Weed will wind me up dead, jail or institutionized and single and alone
My wife recorded me after i smoked during a argument because she said no to me having more.
I sounded like a screechy cat. I sounded gross
My wife is still a bit upset and i dont blame her.
My baby boy witnessed me at my worse and i can never take that back
I just wanted to shear this so someone can use my experience to help themselves stay sober
Im not looking for pitty
I fked up my sobriety and relapsed and im living with it and working to fix it one day at a time
I plan on doing some writting when i get home about this and keeping it in my wallet and starting at aa online
I havnt done this yet because i worked full time yesterday(the day after the relaps) and just fell.asleep hard after work.
Today is better
Today will be better
P.s. my wife is on here sometimes
Ill ask her if i and tell you all the username.
I dont need to hear anything about her use of her medical marijuana
Maybe you can use your experiences, your posts to help your recovery as well.

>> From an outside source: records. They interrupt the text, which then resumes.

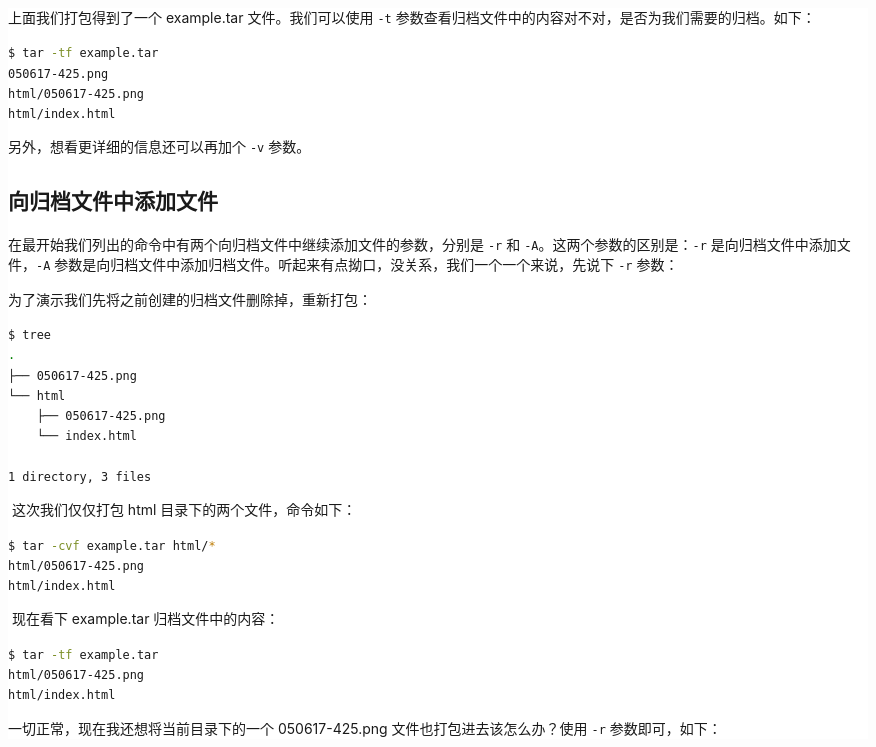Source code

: 上面我们打包得到了一个 example.tar 文件。我们可以使用 `-t` 参数查看归档文件中的内容对不对，是否为我们需要的归档。如下：
​

```bash
$ tar -tf example.tar
050617-425.png
html/050617-425.png
html/index.html
```


另外，想看更详细的信息还可以再加个 `-v` 参数。
​

## 向归档文件中添加文件


在最开始我们列出的命令中有两个向归档文件中继续添加文件的参数，分别是 `-r` 和 `-A`。这两个参数的区别是：`-r` 是向归档文件中添加文件，`-A` 参数是向归档文件中添加归档文件。听起来有点拗口，没关系，我们一个一个来说，先说下 `-r` 参数：
​

为了演示我们先将之前创建的归档文件删除掉，重新打包：
​

```bash
$ tree
.
├── 050617-425.png
└── html
    ├── 050617-425.png
    └── index.html

1 directory, 3 files
```

​
这次我们仅仅打包 html 目录下的两个文件，命令如下：
​

```bash
$ tar -cvf example.tar html/*
html/050617-425.png
html/index.html
```
​
现在看下 example.tar 归档文件中的内容：
​

```bash
$ tar -tf example.tar
html/050617-425.png
html/index.html
```


一切正常，现在我还想将当前目录下的一个 050617-425.png 文件也打包进去该怎么办？使用 `-r` 参数即可，如下：
​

Posting before you use. Trying a fucking meeting. What can happen at worst?
I remember that back in the days I asked my partner to support me in not drinking. He didn’t have a problem so didn’t really saw the problem when one day later I’d convinced him to have just a glass of wine. Then: why the fuck didn’t he support me better?
Hi @Noshame I’m glad you came back , why do you keep posting about your wife this is your journey and your addiction not hers , and No you shouldn’t ask for her username or tell us anything about her . I completely agree with what @RoseCityRonin says . I don’t believe you were honest about being clean when you put up that post and it sounded like a woe is me thread .you need to Look at your actions towards your wife or that poor woman will be saying” see you later” and taking your son with her . Have you been to that meeting yet
Making a plan and taking action are 2 totally different things. Start doing and stop thinking. Your best thinking has led you to relapse over and over.
This is just another excuse. If I want something bad enough, I’ll make time no matter what. I meet so many people at in person meetings that work full time and have families, including myself that show up and participate in their recovery.